No more cramps? Goodbye PMS? Yes, please!

But menopause actually brings with it a laundry list of new health problems, from hot flashes and night sweats to heart disease and osteoporosis, meaning the only thing worse than getting periods might be not getting them.

But now, thanks to a fertility clinic in the United Kingdom, patients can choose to delay "the change" — perhaps for as long as two decades — with a 30-minute operation.

Here's how it works: doctors use keyhole surgery to remove a small piece of a pre-menopausal patient's ovarian tissue. Then they freeze that tissue until the person begins to enter menopause, which usually happens around the time they turn 45.

At that point, the doctors thaw the tissue and graft it somewhere on the person's body with a good blood supply, such as the armpit.
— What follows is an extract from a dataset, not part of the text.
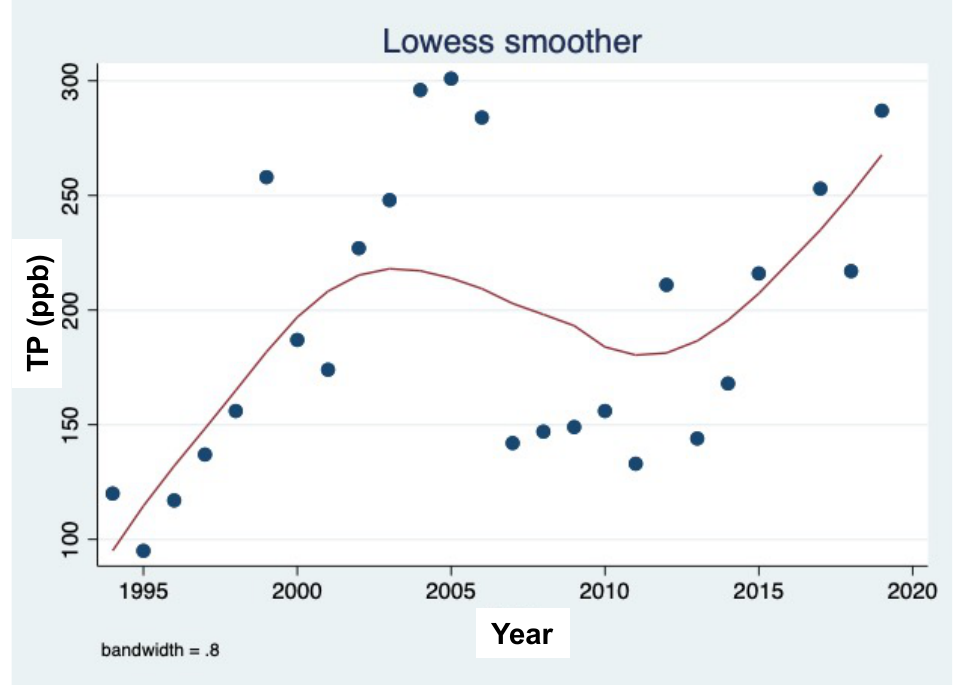
Figure 13. Temporal changes in total phosphorus (TP) concentrations (ppb) in Lake Agmon-Hula. Annual averages vs. years (1994–2020). LOWESS Smoother (bandwidth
If all goes according to plan, the tissue will then begin releasing sex hormones, pressing pause on menopause.

As for the length of the reprieve, that depends on the person's age when they had the tissue removed.

If they were 25, the delay could last as long as 20 years, The Guardian wrote in a story on the new treatment, but tissue removed from a 40-year-old person might only push back menopause for five or so years.

Right now, ProFam, a Birmingham-based fertility clinic run by Simon Fishel, one of the pioneers of in vitro fertilization, is the only place where someone can undergo this procedure for the purpose of delaying menopause, and it'll cost them about $8,500 to $13,300, including the regraft.

So far, nine people have undergone the tissue removal, with one of those patients telling The Times, "I have to say I've never felt any pain, and it seems quite miraculous that it's something so straightforward."

In addition to delaying menopause, the procedure could also make it possible for a person to have children later in life, with Fishel telling The Guardian that regular removal and storage of ovarian tissue in a person's twenties could grant them access to "thousands of eggs" when they're older — but the ability to avoid those hot flashes alone could make the operation worthwhile for many.